Ikatan kontrak pemerintah Indonesia dan pemerintah Jepang, terkait PT Inalum, akan berakhir lima tahun lagi (2013). Tapi, perusahaan pengolahan timah itu, yang juga mengoperasikan dua pembangkit listrik dengan kapasitas 603 MW, yaitu PLTA Sigura-gura dan Tangga, tidak otomatis jadi milik Indonesia.
Namun sangat disayangkan perusahaan asing ini kurang memperhatikan lingkungan disekitarnya.Limbah bahan kimia berbahaya yang dihasilkan oleh PT.Indonesia Asahan Alluminium (Inalum) diduga mencemarkan perairan Kabupaten Batubara.
Limbah padatnya yang dibuang ke darat bisa merembes dan terpapar ke air laut. Dan akibatnya, air laut terkontaminasi dengan limbah padat yang mengandung bahan kimia berbahaya.
Dampak dari pencemaran lingkungan tersebut mengakibatkan ikan-ikan dilaut Batubara mati seketika. Tentunya hal ini merupakan hal yang serius untuk ditindaklanjuti oleh pihak Badan Lingkungan Hidup (BLH) dan Kementerian Lingkungan Hidup (KLH). Dan harus bekerja keras untuk mengusut pencemaran air laut di Batubara.

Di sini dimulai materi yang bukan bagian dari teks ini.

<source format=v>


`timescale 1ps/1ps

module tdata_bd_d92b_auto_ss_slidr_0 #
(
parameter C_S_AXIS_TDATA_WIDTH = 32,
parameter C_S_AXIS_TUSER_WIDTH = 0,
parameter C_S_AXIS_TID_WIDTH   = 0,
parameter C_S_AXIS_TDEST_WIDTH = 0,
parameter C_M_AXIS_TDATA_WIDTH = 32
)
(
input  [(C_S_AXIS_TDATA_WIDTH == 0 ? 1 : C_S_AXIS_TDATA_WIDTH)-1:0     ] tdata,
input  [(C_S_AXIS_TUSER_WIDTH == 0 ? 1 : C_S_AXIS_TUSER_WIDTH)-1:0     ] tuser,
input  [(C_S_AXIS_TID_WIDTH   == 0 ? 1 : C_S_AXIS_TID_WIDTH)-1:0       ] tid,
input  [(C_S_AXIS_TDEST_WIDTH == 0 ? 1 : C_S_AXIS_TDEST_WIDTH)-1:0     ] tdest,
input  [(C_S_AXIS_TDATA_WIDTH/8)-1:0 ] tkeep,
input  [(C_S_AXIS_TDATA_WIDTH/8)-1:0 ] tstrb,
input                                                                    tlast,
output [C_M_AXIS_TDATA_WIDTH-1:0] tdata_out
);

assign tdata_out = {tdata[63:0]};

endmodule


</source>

Menyikapi pencemaran air laut ini, pemerhati lingkungan hidup Ketua Yayasan Citra Keadilan H.Hamdani Harahap.SH.MH telah melayangkan surat permohonan penyelidikan dan penyidikan atas kejahatan lingkungan yang di indikasikan dilakukan oleh PT.Inalum (limbah B3) Poldasu.
Dalam hal ini, Hamdani bukan mengada-ada tapi sebelum melaporkannya ke Poldasu, sebelumnya Hamdani dan Ir.Jaya Arjuna Msc (peneliti USU) telah melakukan riset langsung kelokasi pencemaran. Hal ini dibuktikan dengan hasil penelitian uji laboratorium Diskanla Batubara dan Diskanla Provinsi Sumatera Utara.

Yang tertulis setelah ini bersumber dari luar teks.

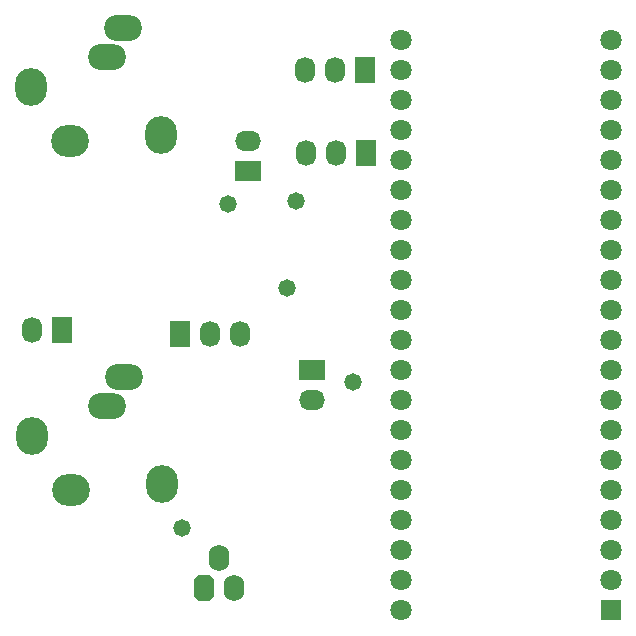
<source format=gbr>
%TF.GenerationSoftware,Altium Limited,Altium Designer,25.8.1 (18)*%
G04 Layer_Color=16711935*
%FSLAX45Y45*%
%MOMM*%
%TF.SameCoordinates,EFCC0B50-9DCE-48EA-B2C5-4199F32896F4*%
%TF.FilePolarity,Negative*%
%TF.FileFunction,Soldermask,Bot*%
%TF.Part,Single*%
G01*
G75*
%TA.AperFunction,ComponentPad*%
%ADD33R,2.20320X1.70320*%
%ADD34O,2.20320X1.70320*%
%ADD35C,1.80320*%
%ADD36R,1.80320X1.80320*%
%ADD37O,2.70320X3.20320*%
%ADD38O,1.70320X2.20320*%
%ADD39O,3.20320X2.70320*%
%ADD40O,3.20320X2.20320*%
%ADD41O,1.72720X2.23520*%
G04:AMPARAMS|DCode=42|XSize=1.7272mm|YSize=2.2352mm|CornerRadius=0mm|HoleSize=0mm|Usage=FLASHONLY|Rotation=0.000|XOffset=0mm|YOffset=0mm|HoleType=Round|Shape=Octagon|*
%AMOCTAGOND42*
4,1,8,-0.43180,1.11760,0.43180,1.11760,0.86360,0.68580,0.86360,-0.68580,0.43180,-1.11760,-0.43180,-1.11760,-0.86360,-0.68580,-0.86360,0.68580,-0.43180,1.11760,0.0*
%
%ADD42OCTAGOND42*%

%ADD43R,1.70320X2.20320*%
%TA.AperFunction,ViaPad*%
%ADD44C,1.47320*%
D33*
X5168900Y9639300D02*
D03*
X4622800Y11328400D02*
D03*
D34*
X5168900Y9385300D02*
D03*
X4622800Y11582400D02*
D03*
D35*
X5918200Y12433300D02*
D03*
Y12179300D02*
D03*
Y11671300D02*
D03*
Y11417300D02*
D03*
Y11163300D02*
D03*
Y10909300D02*
D03*
Y10401300D02*
D03*
Y10147300D02*
D03*
Y9893300D02*
D03*
Y9639300D02*
D03*
Y9131300D02*
D03*
Y8877300D02*
D03*
Y8623300D02*
D03*
Y8369300D02*
D03*
Y7861300D02*
D03*
X7696200Y12433300D02*
D03*
Y12179300D02*
D03*
Y11671300D02*
D03*
Y11417300D02*
D03*
Y11163300D02*
D03*
Y10909300D02*
D03*
Y10401300D02*
D03*
Y10147300D02*
D03*
Y9893300D02*
D03*
Y9639300D02*
D03*
Y9131300D02*
D03*
Y8877300D02*
D03*
Y8623300D02*
D03*
Y8369300D02*
D03*
Y7861300D02*
D03*
X5918200Y7607300D02*
D03*
X7696200Y11925300D02*
D03*
Y8115300D02*
D03*
Y10655300D02*
D03*
Y9385300D02*
D03*
X5918200Y11925300D02*
D03*
Y10655300D02*
D03*
Y9385300D02*
D03*
Y8115300D02*
D03*
D36*
X7696200Y7607300D02*
D03*
D37*
X2794200Y9078300D02*
D03*
X2789000Y12033600D02*
D03*
X3889000Y11633600D02*
D03*
X3894200Y8678300D02*
D03*
D38*
X2794000Y9982200D02*
D03*
X5118100Y11480800D02*
D03*
X5105400Y12179300D02*
D03*
X5372100Y11480800D02*
D03*
X5359400Y12179300D02*
D03*
X4559300Y9944100D02*
D03*
X4305300D02*
D03*
D39*
X3119000Y11578600D02*
D03*
X3124200Y8623300D02*
D03*
D40*
X3429000Y12293600D02*
D03*
X3569000Y12538600D02*
D03*
X3434200Y9338300D02*
D03*
X3574200Y9583300D02*
D03*
D41*
X4508500Y7797800D02*
D03*
X4381500Y8051800D02*
D03*
D42*
X4254500Y7797800D02*
D03*
D43*
X5613400Y12179300D02*
D03*
X3048000Y9982200D02*
D03*
X5626100Y11480800D02*
D03*
X4051300Y9944100D02*
D03*
D44*
X4953000Y10337800D02*
D03*
X5029200Y11074400D02*
D03*
X4064000Y8305800D02*
D03*
X4457700Y11049000D02*
D03*
X5518300Y9537700D02*
D03*
%TF.MD5,34b2cf8e1d7d4af31aaa07e80bd653d8*%
M02*

</source>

Pihak Poldasu juga telah merespon surat permohonan penyelidikan yang mereka layangkan. Bahkan kami sudah dimintai keterangan oleh Direktorat Reserse kriminal khusus selaku penyelidi dan penyidik. Dan hasilnya, Poldasu akan segera melakukan penyelidikan dan berjanji akan memanggil pihak PT.Inalum, terangnya.
Dari hasil penelitian, kata Hamdani, PT.Inalum terindikasi memiliki limbah padat berbahaya kimia (B3) ex pelebuan baja aluminium yang ditempatkan kedarat.Limbah berbahaya ini merembes ke air laut yang menyebabkan air laut terkontaminasi cyanida yang mengakibatkan terganggunya ekosistem seperti ikan yang bermatian. Dan tidak tertutup kemungkinan manusia yang memakan ikan tersebut akan mendapat menerima dampaknya.

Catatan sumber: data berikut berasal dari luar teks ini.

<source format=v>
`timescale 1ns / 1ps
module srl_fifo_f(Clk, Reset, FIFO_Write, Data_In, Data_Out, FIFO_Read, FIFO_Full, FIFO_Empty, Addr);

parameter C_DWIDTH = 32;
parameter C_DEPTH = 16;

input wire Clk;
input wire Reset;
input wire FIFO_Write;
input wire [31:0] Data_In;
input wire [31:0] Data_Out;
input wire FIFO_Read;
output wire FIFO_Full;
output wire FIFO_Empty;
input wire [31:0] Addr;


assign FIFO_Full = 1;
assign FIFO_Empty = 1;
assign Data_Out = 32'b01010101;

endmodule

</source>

Dari fakta tersebut, PT.Inalum telah melanggar Pasal 58 dan 59 UU No.32 Tahun 2009, tentang perlindungan dan pengelolaan lingkungan hidup.
Pengamat Lingkungan Hidup Sumut, Jaya Arjuna mengatakan, dari tiga yang beroperasi dipesisir Batubara hanya PT.Inalum yang memiliki limbah berbahan kimia yang berbahaya. Dua pabrik lainnya yang bergerak dibidang kelapa sawit hanya menghasilkan limbah nabati yang tidak berbahaya.
Berdasarkan penelitian Dinas Perikanan dan Kelautan (Diskanla) Batubara, sebutnya, tercemarnya air laut tersebut diakibatkan bahan kimia sejenis cyanida.
Dari hasil penelitian, sebutnya, kandungan cyanida dalam air laut telah mencapai 0,109 ppm. Ini telah masuk dalam kategori sangat berbahaya. Karena menurutnya, batas toleransi terhadap bahan kimia itu cuma sekitar 0,02 ppm. Selain itu, sambungnya, kandungan ferrum (Fe) menurut hasil penelitian 0,07 dari 0,02 ppm angka normal, sedangkan kandungan fosfor mencapai 0,26 dari 0,2 pp angka normal.
“Kalau kondisinya sudah seperti ini, maka BLH dan Kementerian LH harus serius mengusut dan memberikan sanksi yang tegas. Kalau tidak maka ekosistem yang ada di laut Batubara akan mati dan kondisi ini juga akan berdampak pada kesehatan masyarakat di sana,” paparnya.